Governments are recognizing the life-saving potential of AEDs, such as Manitoba, which enacted legislation in 2013 requiring the devices to be installed in high-traffic public places such as gyms, arenas, golf courses, schools and airports.

That same year, Prime Minister Stephen Harper announced $10 million in funding for AEDs in hockey arenas Canada-wide.

The Heart and Stroke Foundation says survival rates increase by 50 per cent if both defibrillation and CPR are administered in the first few minutes of a cardiac arrest; with each passing minute, that chance of survival drops by up to 10 per cent.

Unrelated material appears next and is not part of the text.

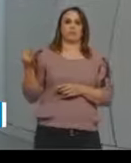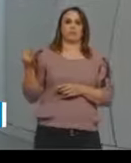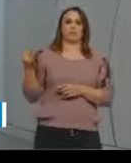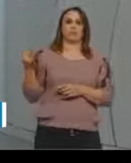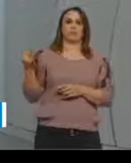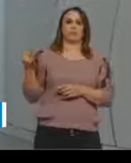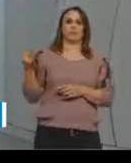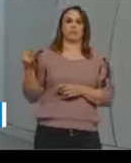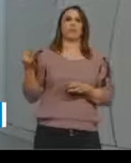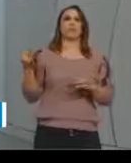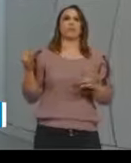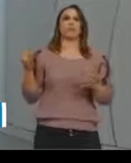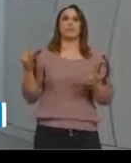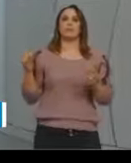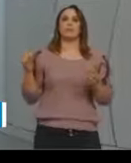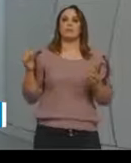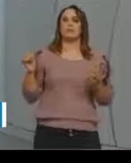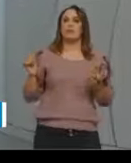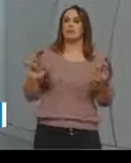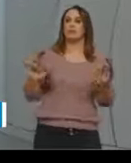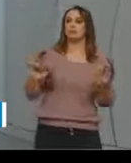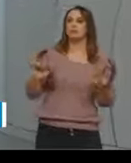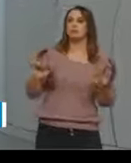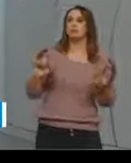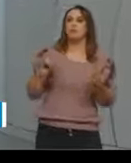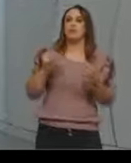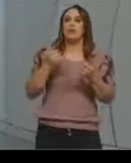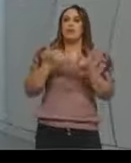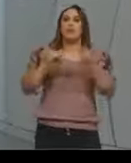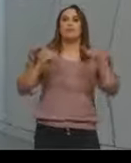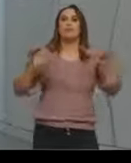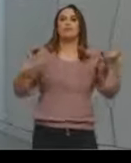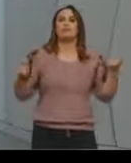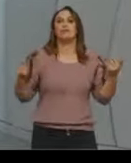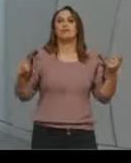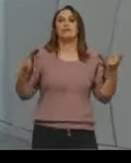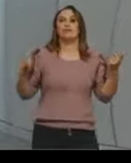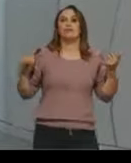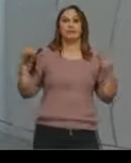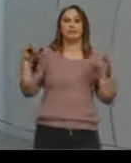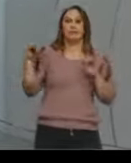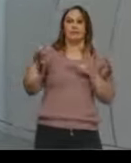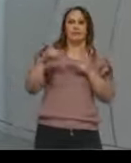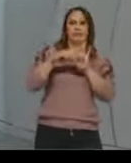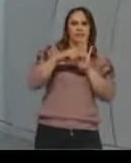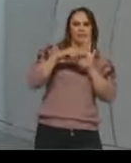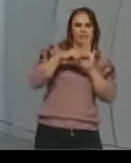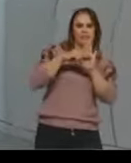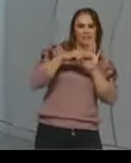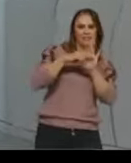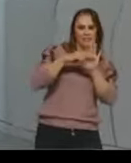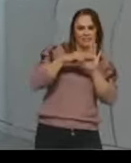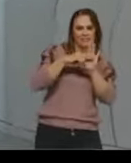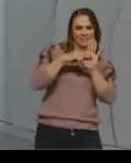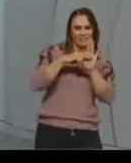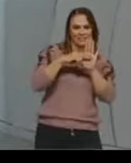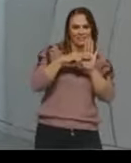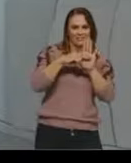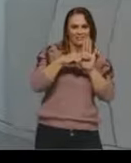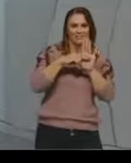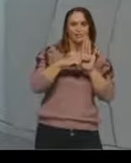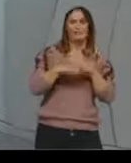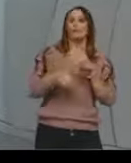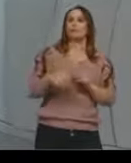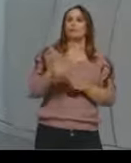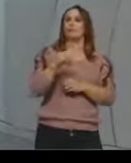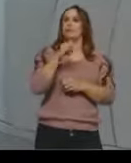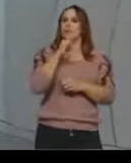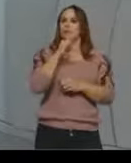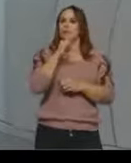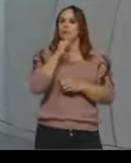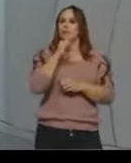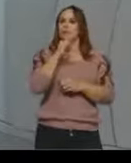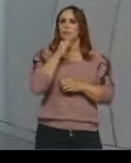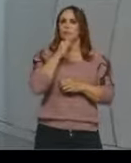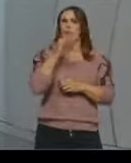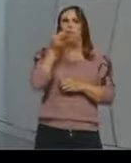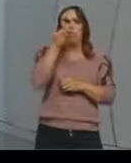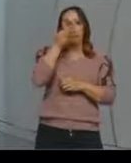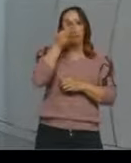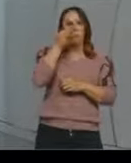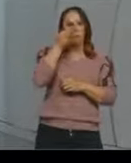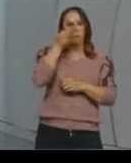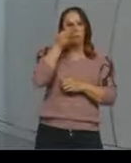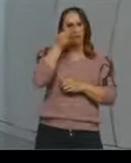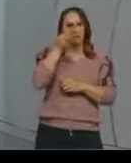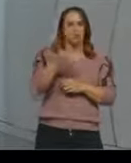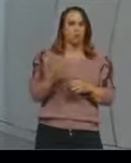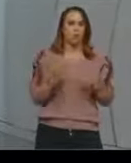onde estaria essa carga negativa? Acompanhe na imagem aí comigo. Então, se vocês observarem, existe uma diferença no grupo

"We are working with governments and businesses to install AEDs in all public places, so that they are as common as fire extinguishers," the foundation said in a statement. "We encourage any business that has a high volume of customers or staff to consider installing one."

Tammy Reddekopp, who sells AEDs, said store employees are usually quick to adopt the idea of having an AED for emergencies, but corporate head offices will be reluctant in the face of liability concerns.

"They still have this idea that it's this big medical procedure like they'd see on TV where there's these paddles and stuff like that, so they're uncomfortable with having that in their company, feeling that there might be a liability," Reddekopp said.

"But it isn't a medical act. This is no different than offering someone a first-aid kit with Band-aids."